[Opening Dataset entries section]

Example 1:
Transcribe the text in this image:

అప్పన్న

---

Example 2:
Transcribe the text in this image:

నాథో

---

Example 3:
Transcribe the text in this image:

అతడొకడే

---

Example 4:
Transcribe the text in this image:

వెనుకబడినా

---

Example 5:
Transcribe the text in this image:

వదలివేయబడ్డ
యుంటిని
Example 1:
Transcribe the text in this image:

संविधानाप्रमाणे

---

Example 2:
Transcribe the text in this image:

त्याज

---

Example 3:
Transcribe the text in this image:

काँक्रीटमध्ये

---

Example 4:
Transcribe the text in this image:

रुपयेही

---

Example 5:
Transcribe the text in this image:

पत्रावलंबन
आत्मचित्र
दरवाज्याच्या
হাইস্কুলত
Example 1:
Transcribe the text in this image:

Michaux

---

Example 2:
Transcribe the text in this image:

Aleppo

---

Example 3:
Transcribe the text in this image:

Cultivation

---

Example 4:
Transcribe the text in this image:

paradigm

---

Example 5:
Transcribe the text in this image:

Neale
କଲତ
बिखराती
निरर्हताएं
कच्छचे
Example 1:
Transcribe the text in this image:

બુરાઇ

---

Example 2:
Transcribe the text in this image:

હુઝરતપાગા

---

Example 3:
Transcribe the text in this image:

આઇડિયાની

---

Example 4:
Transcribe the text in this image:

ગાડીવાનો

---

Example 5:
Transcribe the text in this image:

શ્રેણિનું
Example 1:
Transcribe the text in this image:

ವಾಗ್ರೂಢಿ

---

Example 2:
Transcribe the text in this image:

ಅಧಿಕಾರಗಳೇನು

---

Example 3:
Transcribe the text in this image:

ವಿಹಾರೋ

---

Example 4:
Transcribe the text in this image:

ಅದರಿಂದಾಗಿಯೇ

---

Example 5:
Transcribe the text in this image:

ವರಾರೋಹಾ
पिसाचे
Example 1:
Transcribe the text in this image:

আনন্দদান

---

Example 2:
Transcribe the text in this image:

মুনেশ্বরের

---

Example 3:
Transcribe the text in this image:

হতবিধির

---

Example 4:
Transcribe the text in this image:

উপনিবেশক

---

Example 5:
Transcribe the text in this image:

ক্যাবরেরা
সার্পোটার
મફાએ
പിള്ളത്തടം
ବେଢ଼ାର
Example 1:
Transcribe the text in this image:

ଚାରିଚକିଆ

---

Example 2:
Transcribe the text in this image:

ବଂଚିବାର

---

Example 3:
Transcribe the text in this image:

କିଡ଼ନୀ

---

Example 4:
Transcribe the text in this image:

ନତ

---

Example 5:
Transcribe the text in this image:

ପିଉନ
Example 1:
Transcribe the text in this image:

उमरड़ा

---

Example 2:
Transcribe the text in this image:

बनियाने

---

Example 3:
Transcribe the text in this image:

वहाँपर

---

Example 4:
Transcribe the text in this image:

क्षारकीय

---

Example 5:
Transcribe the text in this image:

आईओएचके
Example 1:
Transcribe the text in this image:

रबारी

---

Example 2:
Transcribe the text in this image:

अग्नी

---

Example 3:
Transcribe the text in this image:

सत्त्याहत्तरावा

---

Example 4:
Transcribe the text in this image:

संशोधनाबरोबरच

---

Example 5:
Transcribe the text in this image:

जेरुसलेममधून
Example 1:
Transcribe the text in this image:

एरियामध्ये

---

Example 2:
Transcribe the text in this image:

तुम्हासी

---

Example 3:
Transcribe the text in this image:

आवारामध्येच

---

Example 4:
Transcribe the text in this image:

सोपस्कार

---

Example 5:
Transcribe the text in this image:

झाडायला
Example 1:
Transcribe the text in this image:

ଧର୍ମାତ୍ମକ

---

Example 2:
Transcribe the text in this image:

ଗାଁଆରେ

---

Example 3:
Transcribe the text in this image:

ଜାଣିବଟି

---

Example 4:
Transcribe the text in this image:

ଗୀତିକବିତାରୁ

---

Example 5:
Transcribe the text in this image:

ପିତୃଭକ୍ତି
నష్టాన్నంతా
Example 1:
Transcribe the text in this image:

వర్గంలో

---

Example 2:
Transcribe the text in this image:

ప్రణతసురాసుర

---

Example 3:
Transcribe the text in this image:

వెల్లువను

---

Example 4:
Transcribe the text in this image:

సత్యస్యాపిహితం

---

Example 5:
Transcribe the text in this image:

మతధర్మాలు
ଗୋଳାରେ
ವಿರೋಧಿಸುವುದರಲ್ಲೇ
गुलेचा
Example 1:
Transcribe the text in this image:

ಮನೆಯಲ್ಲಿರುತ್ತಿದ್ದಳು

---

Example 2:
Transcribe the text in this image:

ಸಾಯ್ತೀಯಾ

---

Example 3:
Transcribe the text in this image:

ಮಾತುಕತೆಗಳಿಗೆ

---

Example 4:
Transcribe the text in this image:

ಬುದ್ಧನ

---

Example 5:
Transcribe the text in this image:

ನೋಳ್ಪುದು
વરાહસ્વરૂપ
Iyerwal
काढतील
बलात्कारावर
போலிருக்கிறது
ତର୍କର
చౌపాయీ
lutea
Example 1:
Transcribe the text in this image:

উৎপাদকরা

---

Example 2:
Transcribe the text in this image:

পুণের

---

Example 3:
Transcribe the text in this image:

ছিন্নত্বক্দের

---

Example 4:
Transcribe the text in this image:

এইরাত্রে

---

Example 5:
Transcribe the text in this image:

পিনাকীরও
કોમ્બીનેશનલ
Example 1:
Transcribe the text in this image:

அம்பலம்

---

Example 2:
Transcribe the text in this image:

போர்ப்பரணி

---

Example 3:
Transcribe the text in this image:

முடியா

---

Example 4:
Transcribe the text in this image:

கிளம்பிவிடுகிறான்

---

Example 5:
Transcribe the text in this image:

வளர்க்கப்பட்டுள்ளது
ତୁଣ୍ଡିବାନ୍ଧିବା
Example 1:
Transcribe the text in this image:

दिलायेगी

[Closing Dataset entries section]

Assignment: The output should match the records above exactly, entry for entry.

Solution for this exercise:
Example 1:
Transcribe the text in this image:

అప్పన్న

---

Example 2:
Transcribe the text in this image:

నాథో

---

Example 3:
Transcribe the text in this image:

అతడొకడే

---

Example 4:
Transcribe the text in this image:

వెనుకబడినా

---

Example 5:
Transcribe the text in this image:

వదలివేయబడ్డ
యుంటిని
Example 1:
Transcribe the text in this image:

संविधानाप्रमाणे

---

Example 2:
Transcribe the text in this image:

त्याज

---

Example 3:
Transcribe the text in this image:

काँक्रीटमध्ये

---

Example 4:
Transcribe the text in this image:

रुपयेही

---

Example 5:
Transcribe the text in this image:

पत्रावलंबन
आत्मचित्र
दरवाज्याच्या
হাইস্কুলত
Example 1:
Transcribe the text in this image:

Michaux

---

Example 2:
Transcribe the text in this image:

Aleppo

---

Example 3:
Transcribe the text in this image:

Cultivation

---

Example 4:
Transcribe the text in this image:

paradigm

---

Example 5:
Transcribe the text in this image:

Neale
କଲତ
बिखराती
निरर्हताएं
कच्छचे
Example 1:
Transcribe the text in this image:

બુરાઇ

---

Example 2:
Transcribe the text in this image:

હુઝરતપાગા

---

Example 3:
Transcribe the text in this image:

આઇડિયાની

---

Example 4:
Transcribe the text in this image:

ગાડીવાનો

---

Example 5:
Transcribe the text in this image:

શ્રેણિનું
Example 1:
Transcribe the text in this image:

ವಾಗ್ರೂಢಿ

---

Example 2:
Transcribe the text in this image:

ಅಧಿಕಾರಗಳೇನು

---

Example 3:
Transcribe the text in this image:

ವಿಹಾರೋ

---

Example 4:
Transcribe the text in this image:

ಅದರಿಂದಾಗಿಯೇ

---

Example 5:
Transcribe the text in this image:

ವರಾರೋಹಾ
पिसाचे
Example 1:
Transcribe the text in this image:

আনন্দদান

---

Example 2:
Transcribe the text in this image:

মুনেশ্বরের

---

Example 3:
Transcribe the text in this image:

হতবিধির

---

Example 4:
Transcribe the text in this image:

উপনিবেশক

---

Example 5:
Transcribe the text in this image:

ক্যাবরেরা
সার্পোটার
મફાએ
പിള്ളത്തടം
ବେଢ଼ାର
Example 1:
Transcribe the text in this image:

ଚାରିଚକିଆ

---

Example 2:
Transcribe the text in this image:

ବଂଚିବାର

---

Example 3:
Transcribe the text in this image:

କିଡ଼ନୀ

---

Example 4:
Transcribe the text in this image:

ନତ

---

Example 5:
Transcribe the text in this image:

ପିଉନ
Example 1:
Transcribe the text in this image:

उमरड़ा

---

Example 2:
Transcribe the text in this image:

बनियाने

---

Example 3:
Transcribe the text in this image:

वहाँपर

---

Example 4:
Transcribe the text in this image:

क्षारकीय

---

Example 5:
Transcribe the text in this image:

आईओएचके
Example 1:
Transcribe the text in this image:

रबारी

---

Example 2:
Transcribe the text in this image:

अग्नी

---

Example 3:
Transcribe the text in this image:

सत्त्याहत्तरावा

---

Example 4:
Transcribe the text in this image:

संशोधनाबरोबरच

---

Example 5:
Transcribe the text in this image:

जेरुसलेममधून
Example 1:
Transcribe the text in this image:

एरियामध्ये

---

Example 2:
Transcribe the text in this image:

तुम्हासी

---

Example 3:
Transcribe the text in this image:

आवारामध्येच

---

Example 4:
Transcribe the text in this image:

सोपस्कार

---

Example 5:
Transcribe the text in this image:

झाडायला
Example 1:
Transcribe the text in this image:

ଧର୍ମାତ୍ମକ

---

Example 2:
Transcribe the text in this image:

ଗାଁଆରେ

---

Example 3:
Transcribe the text in this image:

ଜାଣିବଟି

---

Example 4:
Transcribe the text in this image:

ଗୀତିକବିତାରୁ

---

Example 5:
Transcribe the text in this image:

ପିତୃଭକ୍ତି
నష్టాన్నంతా
Example 1:
Transcribe the text in this image:

వర్గంలో

---

Example 2:
Transcribe the text in this image:

ప్రణతసురాసుర

---

Example 3:
Transcribe the text in this image:

వెల్లువను

---

Example 4:
Transcribe the text in this image:

సత్యస్యాపిహితం

---

Example 5:
Transcribe the text in this image:

మతధర్మాలు
ଗୋଳାରେ
ವಿರೋಧಿಸುವುದರಲ್ಲೇ
गुलेचा
Example 1:
Transcribe the text in this image:

ಮನೆಯಲ್ಲಿರುತ್ತಿದ್ದಳು

---

Example 2:
Transcribe the text in this image:

ಸಾಯ್ತೀಯಾ

---

Example 3:
Transcribe the text in this image:

ಮಾತುಕತೆಗಳಿಗೆ

---

Example 4:
Transcribe the text in this image:

ಬುದ್ಧನ

---

Example 5:
Transcribe the text in this image:

ನೋಳ್ಪುದು
વરાહસ્વરૂપ
Iyerwal
काढतील
बलात्कारावर
போலிருக்கிறது
ତର୍କର
చౌపాయీ
lutea
Example 1:
Transcribe the text in this image:

উৎপাদকরা

---

Example 2:
Transcribe the text in this image:

পুণের

---

Example 3:
Transcribe the text in this image:

ছিন্নত্বক্দের

---

Example 4:
Transcribe the text in this image:

এইরাত্রে

---

Example 5:
Transcribe the text in this image:

পিনাকীরও
કોમ્બીનેશનલ
Example 1:
Transcribe the text in this image:

அம்பலம்

---

Example 2:
Transcribe the text in this image:

போர்ப்பரணி

---

Example 3:
Transcribe the text in this image:

முடியா

---

Example 4:
Transcribe the text in this image:

கிளம்பிவிடுகிறான்

---

Example 5:
Transcribe the text in this image:

வளர்க்கப்பட்டுள்ளது
ତୁଣ୍ଡିବାନ୍ଧିବା
Example 1:
Transcribe the text in this image:

दिलायेगी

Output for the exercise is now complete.